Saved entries
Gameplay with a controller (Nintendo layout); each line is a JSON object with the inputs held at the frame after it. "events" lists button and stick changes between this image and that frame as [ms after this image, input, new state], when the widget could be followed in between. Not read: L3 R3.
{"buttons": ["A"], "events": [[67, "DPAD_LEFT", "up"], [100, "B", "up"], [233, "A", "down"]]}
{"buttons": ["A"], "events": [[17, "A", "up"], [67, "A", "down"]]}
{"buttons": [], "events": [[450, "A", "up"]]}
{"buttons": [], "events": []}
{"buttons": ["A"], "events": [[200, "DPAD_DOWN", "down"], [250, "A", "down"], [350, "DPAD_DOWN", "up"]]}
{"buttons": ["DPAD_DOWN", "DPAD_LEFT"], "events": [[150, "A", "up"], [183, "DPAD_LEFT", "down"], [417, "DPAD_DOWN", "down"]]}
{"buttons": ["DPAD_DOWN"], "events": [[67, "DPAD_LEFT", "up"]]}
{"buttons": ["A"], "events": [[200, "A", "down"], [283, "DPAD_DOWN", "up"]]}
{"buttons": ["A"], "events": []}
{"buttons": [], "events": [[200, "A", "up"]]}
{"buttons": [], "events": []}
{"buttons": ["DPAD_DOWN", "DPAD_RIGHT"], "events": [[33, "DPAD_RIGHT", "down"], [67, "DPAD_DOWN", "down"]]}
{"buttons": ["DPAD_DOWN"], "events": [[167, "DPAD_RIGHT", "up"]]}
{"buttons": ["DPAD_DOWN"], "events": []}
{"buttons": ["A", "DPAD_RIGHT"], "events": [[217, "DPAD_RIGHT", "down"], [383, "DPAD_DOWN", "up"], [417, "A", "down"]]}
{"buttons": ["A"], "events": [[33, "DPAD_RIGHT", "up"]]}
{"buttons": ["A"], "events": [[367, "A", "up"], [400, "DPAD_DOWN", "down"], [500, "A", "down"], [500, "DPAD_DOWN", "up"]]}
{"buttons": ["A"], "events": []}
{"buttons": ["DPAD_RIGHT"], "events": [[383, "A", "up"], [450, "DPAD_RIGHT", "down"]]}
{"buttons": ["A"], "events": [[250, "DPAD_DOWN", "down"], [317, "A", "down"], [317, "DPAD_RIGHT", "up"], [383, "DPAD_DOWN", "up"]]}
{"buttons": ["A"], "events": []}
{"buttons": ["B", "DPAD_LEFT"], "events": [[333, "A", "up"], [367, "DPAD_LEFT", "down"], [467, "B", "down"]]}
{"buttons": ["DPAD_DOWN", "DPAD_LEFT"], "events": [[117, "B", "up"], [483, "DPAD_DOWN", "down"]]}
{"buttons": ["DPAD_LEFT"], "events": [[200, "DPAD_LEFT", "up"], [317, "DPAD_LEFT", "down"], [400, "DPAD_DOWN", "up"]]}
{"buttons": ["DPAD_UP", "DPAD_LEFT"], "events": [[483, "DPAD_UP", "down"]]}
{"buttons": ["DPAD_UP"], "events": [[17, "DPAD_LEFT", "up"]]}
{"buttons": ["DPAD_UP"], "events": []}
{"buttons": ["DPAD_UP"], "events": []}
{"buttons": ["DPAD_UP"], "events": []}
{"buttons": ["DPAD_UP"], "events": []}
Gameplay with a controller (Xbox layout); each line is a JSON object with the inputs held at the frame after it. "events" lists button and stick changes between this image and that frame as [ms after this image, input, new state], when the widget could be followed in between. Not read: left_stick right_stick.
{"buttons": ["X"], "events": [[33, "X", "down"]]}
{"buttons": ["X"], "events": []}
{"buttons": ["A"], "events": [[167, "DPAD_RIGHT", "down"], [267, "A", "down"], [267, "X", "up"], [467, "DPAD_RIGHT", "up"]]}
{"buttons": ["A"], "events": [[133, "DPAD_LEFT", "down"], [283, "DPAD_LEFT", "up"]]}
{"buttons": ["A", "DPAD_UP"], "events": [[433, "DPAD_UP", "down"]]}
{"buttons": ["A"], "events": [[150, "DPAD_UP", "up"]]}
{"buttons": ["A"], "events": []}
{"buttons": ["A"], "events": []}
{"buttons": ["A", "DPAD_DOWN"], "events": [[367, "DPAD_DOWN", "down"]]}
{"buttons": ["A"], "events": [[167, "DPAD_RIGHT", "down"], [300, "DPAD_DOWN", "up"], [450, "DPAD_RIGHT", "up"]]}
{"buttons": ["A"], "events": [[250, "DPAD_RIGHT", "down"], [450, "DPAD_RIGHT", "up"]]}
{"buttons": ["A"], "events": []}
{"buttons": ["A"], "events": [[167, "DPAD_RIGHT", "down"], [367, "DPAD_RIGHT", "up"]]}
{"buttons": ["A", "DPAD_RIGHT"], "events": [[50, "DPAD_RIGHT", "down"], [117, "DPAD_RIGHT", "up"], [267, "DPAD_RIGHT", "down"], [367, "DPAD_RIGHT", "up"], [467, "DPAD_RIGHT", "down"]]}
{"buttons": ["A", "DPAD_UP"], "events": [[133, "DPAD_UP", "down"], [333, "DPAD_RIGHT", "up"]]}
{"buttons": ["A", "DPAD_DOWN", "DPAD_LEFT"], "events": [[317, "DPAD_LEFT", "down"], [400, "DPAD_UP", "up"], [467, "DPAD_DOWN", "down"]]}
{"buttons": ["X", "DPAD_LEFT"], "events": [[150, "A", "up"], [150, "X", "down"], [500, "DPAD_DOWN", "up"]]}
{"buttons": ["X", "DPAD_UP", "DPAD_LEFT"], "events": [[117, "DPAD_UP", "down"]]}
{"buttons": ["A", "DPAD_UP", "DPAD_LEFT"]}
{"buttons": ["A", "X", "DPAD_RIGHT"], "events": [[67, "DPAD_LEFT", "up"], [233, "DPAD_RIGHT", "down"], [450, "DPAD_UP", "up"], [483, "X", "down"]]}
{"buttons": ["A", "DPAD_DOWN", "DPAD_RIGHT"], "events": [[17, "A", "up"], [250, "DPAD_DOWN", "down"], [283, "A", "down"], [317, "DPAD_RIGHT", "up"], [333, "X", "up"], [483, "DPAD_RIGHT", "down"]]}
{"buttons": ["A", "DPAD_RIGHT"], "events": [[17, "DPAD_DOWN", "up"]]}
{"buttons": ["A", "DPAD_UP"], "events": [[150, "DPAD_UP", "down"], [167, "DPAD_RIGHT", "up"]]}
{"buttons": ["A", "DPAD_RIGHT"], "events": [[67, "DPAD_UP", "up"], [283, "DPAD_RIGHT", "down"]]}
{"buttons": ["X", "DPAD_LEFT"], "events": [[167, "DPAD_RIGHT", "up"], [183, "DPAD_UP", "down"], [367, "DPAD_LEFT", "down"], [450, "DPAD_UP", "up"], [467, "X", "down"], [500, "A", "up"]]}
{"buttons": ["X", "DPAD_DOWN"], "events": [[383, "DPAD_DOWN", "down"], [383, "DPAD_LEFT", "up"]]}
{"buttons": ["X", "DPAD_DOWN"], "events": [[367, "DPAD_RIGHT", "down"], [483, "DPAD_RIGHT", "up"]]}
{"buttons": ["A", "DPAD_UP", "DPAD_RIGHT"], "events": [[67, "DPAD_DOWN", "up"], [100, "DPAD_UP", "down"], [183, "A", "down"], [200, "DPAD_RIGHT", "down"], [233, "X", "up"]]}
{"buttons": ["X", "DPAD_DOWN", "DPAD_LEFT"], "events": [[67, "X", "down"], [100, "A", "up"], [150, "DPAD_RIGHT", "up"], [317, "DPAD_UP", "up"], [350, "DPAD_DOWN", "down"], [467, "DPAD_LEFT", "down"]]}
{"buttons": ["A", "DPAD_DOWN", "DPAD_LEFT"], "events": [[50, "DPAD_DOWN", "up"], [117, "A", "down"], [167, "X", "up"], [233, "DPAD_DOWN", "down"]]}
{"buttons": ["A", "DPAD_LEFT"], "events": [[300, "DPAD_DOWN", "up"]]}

## [REQUIREMENT]
Find every line of the data that holds the string "after", then say how many there are and nothing else.

## [TASK OUTPUT]
2